Atendendo representação criminal formulada pela Ordem dos Advogados do Brasil, Seccional de Mato Grosso do Sul, a Polícia Federal abriu inquérito para apurar indícios de ocorrência de crimes de estelionato, falsidade ideológica e contra economia popular, cometidos por diretores da Empresa Energética de Mato Grosso do Sul (Enersul) e Agência Nacional de Energia Elétrica (Aneel) no reajuste de tarifas.
Medidas administrativas da Enersul e Aneel teriam gerado uma cobrança indevida de R$ 181 milhões dos consumidores de energia elétrica de Mato Grosso do Sul desde 2003. Em abril deste ano, pedindo a apuração das evidências de crimes a OAB-MS, por intermédio de seu presidente, Fábio Trad, protocolou uma representação criminal na Polícia Federal, requerendo a abertura de inquérito.
O pedido foi entregue ao superintendente da PF no Estado, Luiz Adalberto Philippsen, que estava acompanhado do delegado-chefe da Corregedoria de Polícia Federal Donizetti Aparecido Tambani.
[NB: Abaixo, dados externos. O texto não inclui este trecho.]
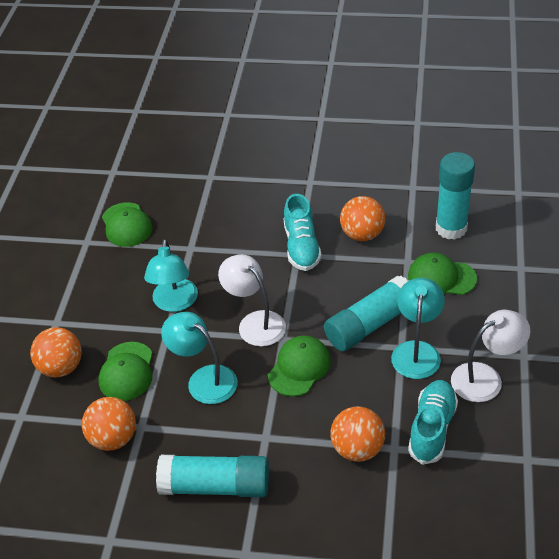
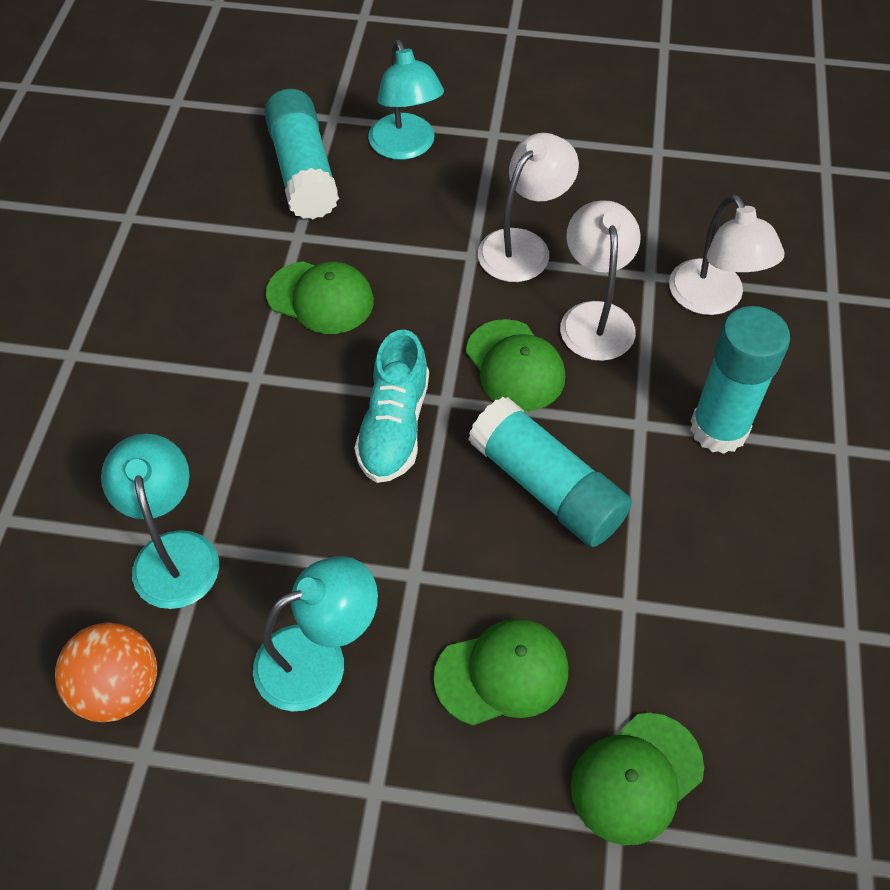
orange ball: [30,327,82,378] [82,397,136,451] [330,406,385,462] [340,196,385,241] = 4 -> [55,622,157,722] = 1
turquoise shoe: [284,194,322,271] [408,380,458,465] = 2 -> [355,330,429,483] = 1
white lamp: [218,254,286,347] [451,310,530,402] = 2 -> [478,133,579,282] [560,200,641,361] [669,194,784,315] = 3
Cópias dos documentos e da representação criminal foram entregues também ao procurador-chefe da Procuradoria da República no Estado, Blal Yassine Dalloul, para que o Ministério Público Federal acompanhe as investigações da Federal.
As diligências já estão em andamento, com a tomada de depoimentos e solicitação de documentos. O inquérito está sendo conduzido pelo delegado Pio Vergara Alonso, que solicitou a presença do deputado estadual Marquinhos Trad (PMDB), relator da CPI da Assembléia Legislativa sobre o superfaturamento das contas de energia. Ele vai prestar depoimento como testemunha, na manhã desta quarta-feira.
O deputado afirma que o depoimento que prestará à Polícia federal refletirá tudo aquilo que foi reproduzido durante os cinco meses da CPI da Enersul, quando ele chegou à conclusão de que existiam irregularidades que caracterizariam delitos previstos no Código Penal.